EXCEPT THEREFROM THAT PORTION WHICH LIES WITHIN SAID GOVERNMENT LOT 2.
PARCEL ELEVEN (11): (LEASEHOLD PARCEL)
COMMENCING AT A POINT 20 RODS NORTH OF THE SOUTHWEST CORNER OF THE NORTHEAST QUARTER (NE 1/4) OF THE SOUTHEAST QUARTER (SE 1/4) OF SECTION 18, TOWNSHIP 13 SOUTH, RANGE 71 EAST, M.D.M.; THENCE EAST 40 RODS; THENCE NORTH 20 RODS; THENCE WEST 40 RODS; THENCE SOUTH 20 RODS TO THE PLACE OF BEGINNING.

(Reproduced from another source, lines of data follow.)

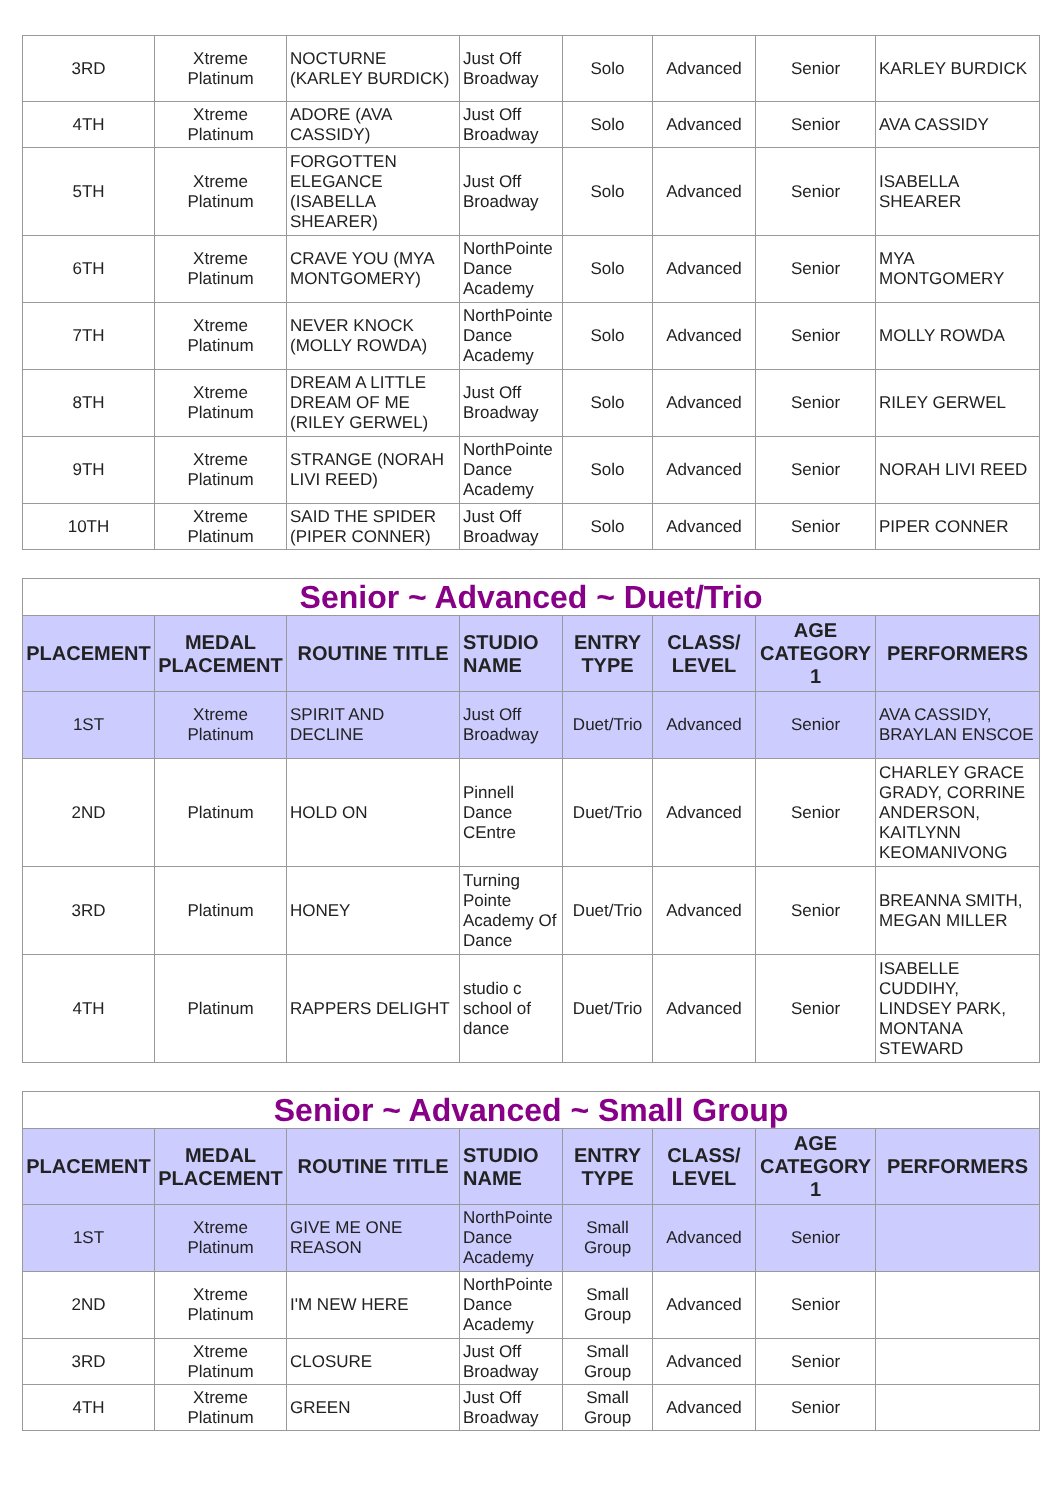| 3RD | Xtreme Platinum | NOCTURNE (KARLEY BURDICK) | Just Off Broadway | Solo | Advanced | Senior | KARLEY BURDICK |
| 4TH | Xtreme Platinum | ADORE (AVA CASSIDY) | Just Off Broadway | Solo | Advanced | Senior | AVA CASSIDY |
| 5TH | Xtreme Platinum | FORGOTTEN ELEGANCE (ISABELLA SHEARER) | Just Off Broadway | Solo | Advanced | Senior | ISABELLA SHEARER |
| 6TH | Xtreme Platinum | CRAVE YOU (MYA MONTGOMERY) | NorthPointe Dance Academy | Solo | Advanced | Senior | MYA MONTGOMERY |
| 7TH | Xtreme Platinum | NEVER KNOCK (MOLLY ROWDA) | NorthPointe Dance Academy | Solo | Advanced | Senior | MOLLY ROWDA |
| 8TH | Xtreme Platinum | DREAM A LITTLE DREAM OF ME (RILEY GERWEL) | Just Off Broadway | Solo | Advanced | Senior | RILEY GERWEL |
| 9TH | Xtreme Platinum | STRANGE (NORAH LIVI REED) | NorthPointe Dance Academy | Solo | Advanced | Senior | NORAH LIVI REED |
| 10TH | Xtreme Platinum | SAID THE SPIDER (PIPER CONNER) | Just Off Broadway | Solo | Advanced | Senior | PIPER CONNER |
| Senior ~ Advanced ~ Duet/Trio | | | | | | | |
| PLACEMENT | MEDAL PLACEMENT | ROUTINE TITLE | STUDIO NAME | ENTRY TYPE | CLASS/ LEVEL | AGE CATEGORY 1 | PERFORMERS |
| 1ST | Xtreme Platinum | SPIRIT AND DECLINE | Just Off Broadway | Duet/Trio | Advanced | Senior | AVA CASSIDY, BRAYLAN ENSCOE |
| 2ND | Platinum | HOLD ON | Pinnell Dance CEntre | Duet/Trio | Advanced | Senior | CHARLEY GRACE GRADY, CORRINE ANDERSON, KAITLYNN KEOMANIVONG |
| 3RD | Platinum | HONEY | Turning Pointe Academy Of Dance | Duet/Trio | Advanced | Senior | BREANNA SMITH, MEGAN MILLER |
| 4TH | Platinum | RAPPERS DELIGHT | studio c school of dance | Duet/Trio | Advanced | Senior | ISABELLE CUDDIHY, LINDSEY PARK, MONTANA STEWARD |
| Senior ~ Advanced ~ Small Group | | | | | | | |
| PLACEMENT | MEDAL PLACEMENT | ROUTINE TITLE | STUDIO NAME | ENTRY TYPE | CLASS/ LEVEL | AGE CATEGORY 1 | PERFORMERS |
| 1ST | Xtreme Platinum | GIVE ME ONE REASON | NorthPointe Dance Academy | Small Group | Advanced | Senior | |
| 2ND | Xtreme Platinum | I'M NEW HERE | NorthPointe Dance Academy | Small Group | Advanced | Senior | |
| 3RD | Xtreme Platinum | CLOSURE | Just Off Broadway | Small Group | Advanced | Senior | |
| 4TH | Xtreme Platinum | GREEN | Just Off Broadway | Small Group | Advanced | Senior | |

EXCEPTING THEREFROM ANY PORTION LYING WITHIN PULSIPHER LANE AND SMOKEY LANE AS DESCRIBED IN DEED OF DEDICATION TO THE CITY OF MESQUITE RECORDED MAY 12, 1995 IN BOOK 950512 AS DOCUMENT NO. 01344 OF OFFICIAL RECORDS.
PARCEL TWELVE (12):
AMENDED LOTS TWENTY-SIX (26) AND TWENTY-SEVEN (27) OF MAP OF DIVISION INTO LARGE PARCELS FOR THE CITY OF MESQUITE, AS SHOWN BY MAP I FILE IN BOOK 2 OF MISCELLANEOUS MAPS, PAGE 37 IN THE OFFICE OF THE COUNTY RECORDER OF CLARK COUNTY, NEVADA.